Les discours de Lourdes seront-ils suivis d’effets ? En attendant ce Motu proprio qui bousculera sans doute quelques acquis en restituant une liberté injustement perdue, nous prions avec confiance. Dans la pratique, grâce au concours du Cardinal Ricard, pour la première fois en France sera bientôt érigée à Bordeaux une paroisse personnelle de rite propre, confiée à un Institut de Droit pontifical : par la grâce de Saint-Eloi, ce qui n’était encore hier qu’une intention de prière deviendra sous peu une réalité vivante et j’ose dire historique, pour la paix de l’Église Une, catholique et apostolique.

Abbé Christophe Héry

L'assentiment au concile, d'après le droit canonique

Un concile œcuménique peut requérir l’assentiment de foi, mais sous des conditions précises : il faut que soit déclarée l’obligation pour toute l’Église et pour tous les temps d’adhérer aux définitions du concile. Ce que Vatican II s’est expressément gardé de faire. Il échappe au domaine d’infaillibilité définitivement défini par le concile précédent, Vatican I, et rappelé nettement par le Code de 1983 :
Canon 749 § 2 a : Le Collège des Évêques jouit lui aussi de l’infaillibilité dans le Magistère lorsque les Évêques assemblés en concile œcuménique exercent le Magistère comme docteurs et juges de la foi et des mœurs, et déclarent pour l’Église toute entière qu’il faut tenir de manière définitive une doctrine qui concerne la foi ou les mœurs.
S’agissant de l’interprétation d’un concile, on doit de plus observer la règle stricte qui délimite le champ d’application de l’infaillibilité :
Canon 749 § 3 : Aucune doctrine n’est considérée comme infailliblement définie que si cela est manifestement établi.
On assiste depuis 40 ans, sur ce point de l’interprétation du Concile, à une extension illégitime du domaine d’infaillibilité de l’Église.
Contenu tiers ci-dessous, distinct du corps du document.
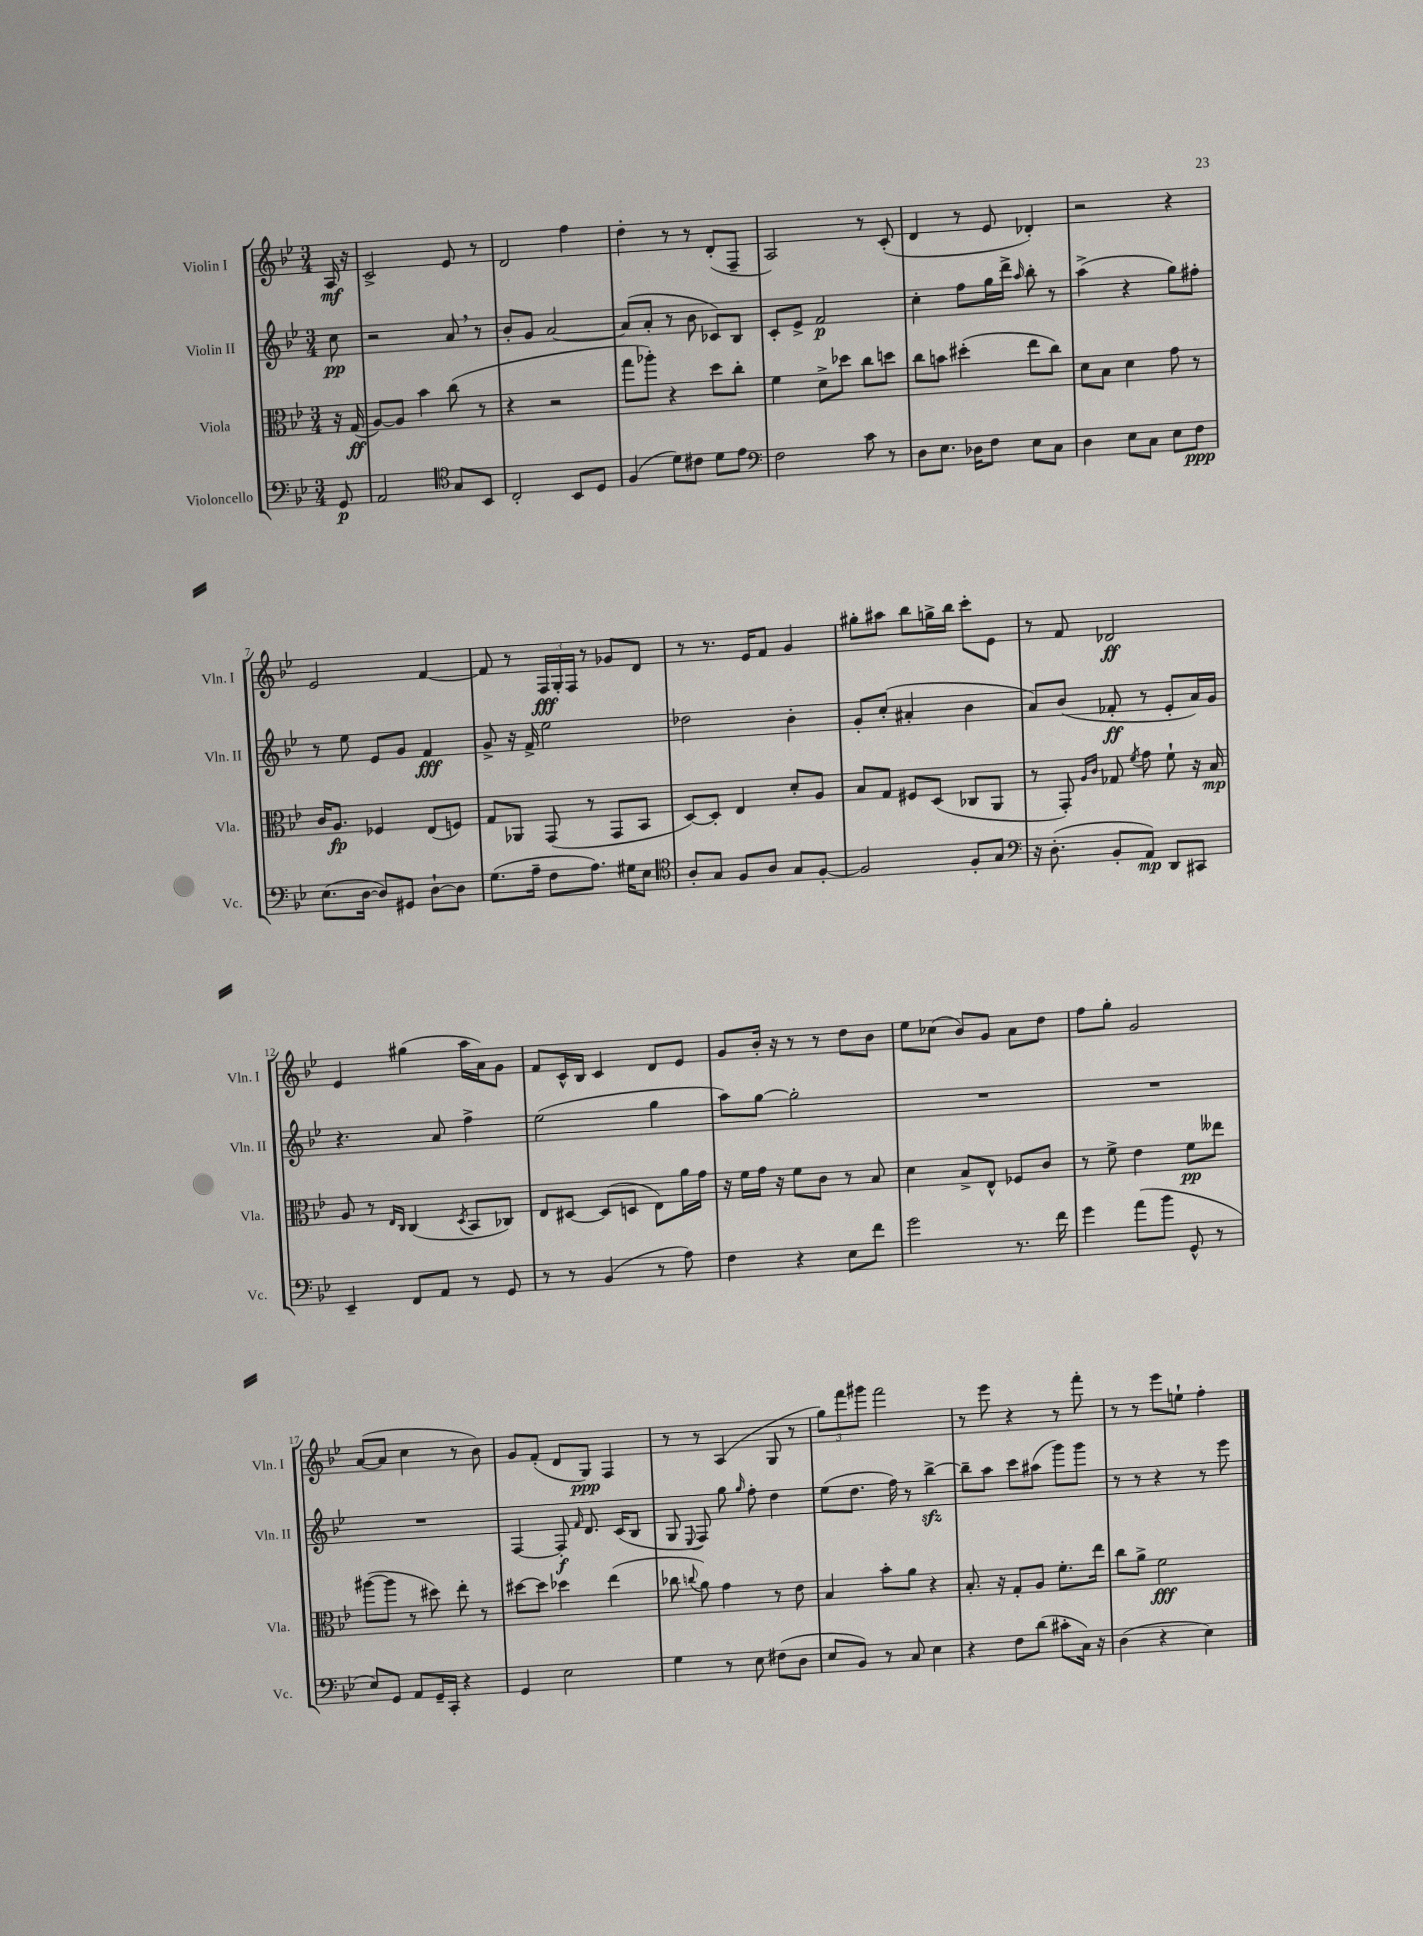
<<
\new StaffGroup <<
\new Staff = "s0" \with { instrumentName = "Violin I" shortInstrumentName = "Vln. I" } {
    \clef treble \key bes \major \numericTimeSignature \time 3/4 \partial 8
    \autoBeamOff a16\mf r16 |
    c'2-> ees'8 r8 |
    d'2 f''4 |
    d''4-. r8 r8 d'8[-.( f8]-- |
    a2) r8 c'8-.( |
    d'4 r8 ees'8 des'4-.) |
    r2 r4 |
    ees'2 f'4~ |
    f'8 r8 \tuplet 3/2 { f16[\fff g16-. f16] } r8 ges'8[ d'8] |
    r8 r8. ees'16[ f'8] g'4 |
    gis''8[-. ais''8] bes''8[ g''16-> bes''16] c'''8[-. ees'8] |
    r8 f'8 des'2\ff |
    ees'4 gis''4( a''16[ a'16) g'8] |
    f'8[ c'16-^ bes16] c'4 d'8[ ees'8] |
    g'8[ bes'16]-. r16 r8 r8 d''8[ bes'8] |
    ees''8[ ces''8]( bes'8[) g'8] a'8[ d''8] |
    f''8[ g''8]-. g'2 |
    a'8[~( a'8] c''4 r8 bes'8) |
    g'8[ f'8]-.( d'8[ g8]\ppp) f4 |
    r8 r8 a4( g8 r8 |
    \tuplet 3/2 { g''8[) f'''8 gis'''8] } f'''2 |
    r8 ees'''8 r4 r8 f'''8-. |
    r8 r8 ees'''8[ e''8]-! f''4-. \bar "|." |
}
\new Staff = "s1" \with { instrumentName = "Violin II" shortInstrumentName = "Vln. II" } {
    \clef treble \key bes \major \numericTimeSignature \time 3/4 \partial 8
    \autoBeamOff c''8\pp |
    r2 a'8 \breathe r8 |
    bes'8[-. g'8] a'2~ |
    a'8[( a'8]-. r8 bes'8 ces'8[) bes8] |
    c'8[-. ees'8]-> f'2\p |
    c''4-. f''8[ g''16 d'''16]-> \grace { a''16 } bes''8-. r8 |
    a''4->( r4 g''8[) fis''8]-. |
    r8 ees''8 ees'8[ g'8] f'4\fff |
    g'8-> r16 f'16-> ees''2 |
    des''2 bes'4-. |
    g'8[-. c''8]-.( ais'4-. bes'4 |
    a'8[) bes'8]( fes'8-.\ff r8 ees'8[-. a'16) g'16] |
    r4. a'8 f''4-> |
    ees''2( g''4 |
    a''8[) g''8]~ g''2-. |
    R2. |
    R2. |
    R2. |
    f4~ f8-.\f \grace { f'16 } d'8. c'16[( bes8] |
    g8 \appoggiatura { ees8 } f8) g''8 \grace { g''16 } f''8-. d''4 |
    ees''8[( d''8.] f''16) r8 bes''4~->\sfz |
    bes''8[-- a''8] c'''8[ ais''8]( g'''8[) g'''8] |
    r8 r8 r4 r8 ees'''8 \bar "|." |
}
\new Staff = "s2" \with { instrumentName = "Viola" shortInstrumentName = "Vla." } {
    \clef alto \key bes \major \numericTimeSignature \time 3/4 \partial 8
    \autoBeamOff r16 g16\ff( |
    a8[~) a8] bes'4 c''8( r8 |
    r4 r2 |
    g''8[ aes''8]-.) r4 d''8[ c''8]-. |
    f'4 d'8[-> des''8] c''8[ d''8] |
    c''8[ b'8] dis''4-.( ees''8[ c''8]) |
    d'8[ bes8] d'4 g'8 r8 |
    c'16[ a8.]\fp fes4 ees8[( f8]) |
    g8[ aes,8] g,8( r8 g,8[ bes,8] |
    d8[~) d8]-. ees4 d'8[-. a8] |
    bes8[ g8] fis8[ d8]( ces8[ a,8] |
    r8 g,8-.) \grace { a16[ c'16] } ges8 \acciaccatura { f'8 } g'8 f'8-! r16 bes16\mp |
    a8 r8 \grace { ees16[ c16] } c4( \acciaccatura { d8 } bes,8[ ces8]) |
    ees8[ dis8]~ dis8[( d8] ees8[) a'16 g'16] |
    r16 f'16[ g'16] r16 f'8[ c'8] r8 bes8 |
    d'4 bes8[-> ees8]-^ fes8[ c'8] |
    r8 f'8-> ees'4 f'8[\pp eeses''8] |
    ais''8[~( ais''8] r8 dis''8) ees''8-. r8 |
    dis''8[~ dis''8] des''4 ees''4( |
    ces''8 \appoggiatura { c''8 } a'8) g'4 r8 ees'8 |
    bes4 bes'8[-. a'8] r4 |
    bes8.-. r16 g8[-. a8] f'8.[-. ees''16] |
    c''8[ a'8]-> f'2\fff \bar "|." |
}
\new Staff = "s3" \with { instrumentName = "Violoncello" shortInstrumentName = "Vc." } {
    \clef bass \key bes \major \numericTimeSignature \time 3/4 \partial 8
    \autoBeamOff g,8\p |
    a,2 \clef tenor g8[ bes,8] |
    c2-. bes,8[ d8] |
    f4( d'8[) cis'8] d'8[ ees'8] |
    \clef bass f2 c'8 r8 |
    d8[ ees8.] des16[ f8] ees8[ c8] |
    d4 ees8[ c8] ees8[ f8]\ppp |
    ees8.[( d16]~ d8[) gis,8] d8[~-! d8] |
    g8.[( a16]-- f8[ a8.]) gis16[ ees8] |
    \clef tenor a8[-. g8] f8[ a8] g8[ f8]~-. |
    f2 f8[-. g8] |
    \clef bass r16 d8.-.( bes,8[-. a,8]\mp) d,8[ cis,8] |
    ees,4-- f,8[ a,8] r8 g,8 |
    r8 r8 bes,4( r8 a8) |
    f4 r4 ees8[ f'8] |
    g'2 r8. f'16 |
    g'4 a'8[( bes'8] g,8-^ r8 |
    ees8[) g,8] a,8[ g,16-- c,16]-. r4 |
    g,4 ees2 |
    g4 r8 ees8 fis8[( d8] |
    ees8[ bes,8]) r8 c8 ees4 |
    r4 f8[ d'8]( cis'8[-. c16]) r16 |
    d4( r4 ees4) \bar "|." |
}
>>
>>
Le cardinal RATZINGER, dans une conférence au Chili donnée au lendemain des sacres, le 13 juillet 1988, concédait à Mgr LEFEBVRE ce fait :
« On a l’impression que, depuis Vatican II, tout a changé et que tout ce qui a précédé n’a plus de valeur ou, dans le meilleurs des cas, n’a de valeur qu’à la lumière du Concile […] La vérité est que le Concile lui-même n’a défini aucun dogme et a tenu à se situer à un niveau plus modeste, simplement comme un concile pastoral.»
Vatican II ne peut donc exiger globalement l’assentiment de la foi des fidèles.